Crete - the Samaria Gorge Tuesday 2001-10-02
The alarm clock I've borrowed from our red-haired landlady (is she Greek or Czech? There are signs in Czech, and there's an empty Czech whiskey bottle in the hallway to the unbuilt 3d floor.) wakes me at 5:48. Gloria later tells me the alarm woke her, but when I dress and leave at 6 she's snoring, so I don't kiss her goodbye as I leave on my great adventure.
Around the corner to the bus stop to buy a ticket for the KETA bus for 1450 drx., a Greek coffee, and to sit till 6:30 or so when we file in to the bus. I get 2 seats in the 3d row, so I can spread out and try to sleep. (I was up from 4 to 5:30.) The bus winds on tiny roads, dropping off tourists at a close-by sleeping village and at Irini gorge, picking up locals and bags (of mail etc.) to drop off at the market town. It arrives at the tourist station at the top of the gorge a little after 8:30. I have an espresso, eat some more of my breakfast roll, buy a ticket for 1200, and start down, taking my time for the scenery and the bumpy, slippery-rocked Xyloskalon. That's Greek for wooden stairs, but the wood only keeps the rocks in place.The hike starts with "wooden stairs"
The beginning is well up in the mountains
Presently my upper legs start to ache from the slow descent on rough terrain. Then my knees, especially the right. By the time I descend thru the high-altitude forest to the stream bed, it has turned into a death march. Every climb is easy, especially on gravelly rocks; every descent hurts, especially on slippery black rocks. Others are scurrying, as perhaps I should have done in the beginning - or lost 20 pounds or 40 years.
The route gets fairly flat in the bottom third as the river widens.
Eventually I get to the high-walled "Gates of Iron", where the gorge narrows down to 3 meters.
I'm glad I took the hike, but I wonder why I didn't take the "easy way" trip and walk up to the Iron Gate. Or would it have been easier to walk all the way up? Only 2 or 4 people did. And then, how do you get down? Or perhaps just take the bus to the top and look around.

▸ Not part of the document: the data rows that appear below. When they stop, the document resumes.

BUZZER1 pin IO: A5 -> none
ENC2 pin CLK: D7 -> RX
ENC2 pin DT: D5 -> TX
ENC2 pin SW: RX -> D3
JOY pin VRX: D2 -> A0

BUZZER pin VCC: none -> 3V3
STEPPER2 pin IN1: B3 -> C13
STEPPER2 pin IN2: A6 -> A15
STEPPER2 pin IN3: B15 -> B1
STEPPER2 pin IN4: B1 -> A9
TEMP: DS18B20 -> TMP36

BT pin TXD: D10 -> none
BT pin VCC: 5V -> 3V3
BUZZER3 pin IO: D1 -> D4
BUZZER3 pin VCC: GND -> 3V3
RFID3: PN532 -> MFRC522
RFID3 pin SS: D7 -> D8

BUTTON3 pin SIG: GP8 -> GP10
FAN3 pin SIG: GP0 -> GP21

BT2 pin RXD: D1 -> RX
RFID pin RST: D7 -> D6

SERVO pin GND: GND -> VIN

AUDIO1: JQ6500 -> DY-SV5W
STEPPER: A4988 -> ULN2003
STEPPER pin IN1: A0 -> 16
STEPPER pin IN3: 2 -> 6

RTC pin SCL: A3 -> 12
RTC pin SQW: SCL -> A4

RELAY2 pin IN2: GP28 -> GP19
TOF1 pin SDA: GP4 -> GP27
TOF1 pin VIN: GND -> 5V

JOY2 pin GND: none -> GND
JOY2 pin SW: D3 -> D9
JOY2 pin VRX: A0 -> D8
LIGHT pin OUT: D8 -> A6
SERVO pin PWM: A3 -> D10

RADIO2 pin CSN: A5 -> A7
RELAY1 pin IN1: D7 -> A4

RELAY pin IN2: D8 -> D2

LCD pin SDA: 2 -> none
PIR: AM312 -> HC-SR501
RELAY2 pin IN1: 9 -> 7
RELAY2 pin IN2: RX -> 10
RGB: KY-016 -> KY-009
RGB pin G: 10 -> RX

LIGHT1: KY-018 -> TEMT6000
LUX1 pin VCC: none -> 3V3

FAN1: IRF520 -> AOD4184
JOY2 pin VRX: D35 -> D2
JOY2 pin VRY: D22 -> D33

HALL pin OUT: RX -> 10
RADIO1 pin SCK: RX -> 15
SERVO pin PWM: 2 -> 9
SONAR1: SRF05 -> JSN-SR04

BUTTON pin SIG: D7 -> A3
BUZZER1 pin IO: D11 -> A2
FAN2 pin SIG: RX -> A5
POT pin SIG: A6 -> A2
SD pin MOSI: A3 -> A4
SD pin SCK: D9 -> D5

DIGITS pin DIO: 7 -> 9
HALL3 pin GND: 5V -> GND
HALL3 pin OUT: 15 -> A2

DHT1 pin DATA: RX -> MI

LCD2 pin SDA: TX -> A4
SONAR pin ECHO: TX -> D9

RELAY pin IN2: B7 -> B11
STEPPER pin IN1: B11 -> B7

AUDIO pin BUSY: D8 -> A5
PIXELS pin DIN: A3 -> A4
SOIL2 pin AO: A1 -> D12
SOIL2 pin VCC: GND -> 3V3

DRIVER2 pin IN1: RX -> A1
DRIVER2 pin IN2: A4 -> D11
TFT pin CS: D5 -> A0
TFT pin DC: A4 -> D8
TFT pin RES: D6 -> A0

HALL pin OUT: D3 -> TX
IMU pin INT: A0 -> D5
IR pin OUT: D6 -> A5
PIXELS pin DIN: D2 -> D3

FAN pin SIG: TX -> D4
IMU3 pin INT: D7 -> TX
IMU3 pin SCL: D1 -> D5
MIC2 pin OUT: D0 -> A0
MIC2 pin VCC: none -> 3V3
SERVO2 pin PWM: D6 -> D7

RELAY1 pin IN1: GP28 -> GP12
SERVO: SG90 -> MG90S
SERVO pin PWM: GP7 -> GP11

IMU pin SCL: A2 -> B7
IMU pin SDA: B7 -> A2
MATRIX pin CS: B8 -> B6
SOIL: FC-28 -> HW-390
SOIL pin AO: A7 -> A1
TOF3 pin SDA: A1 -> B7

Anyhow, I averaged 2 km per hour, a third of my paved-road walking rate of 3 miles per hour. The trip took me from 9 to 3:45, when I arrived in Agia Roumelli at the whistle for the ferry to Hora Sfakion. Fortunately, that wasn't my ferry. Had a large beer, washed up, changed from my hiking boots to my Tevas, and for 2200 bought a ticket for the 4:45 ferry. Napped briefly on the ferry, which was delayed while a helicopter fished somebody or something out of the ocean near Sougia, and got to Paleohora at 6:30, where Gloria waited at the dock. We went immediately for a good stiff drink.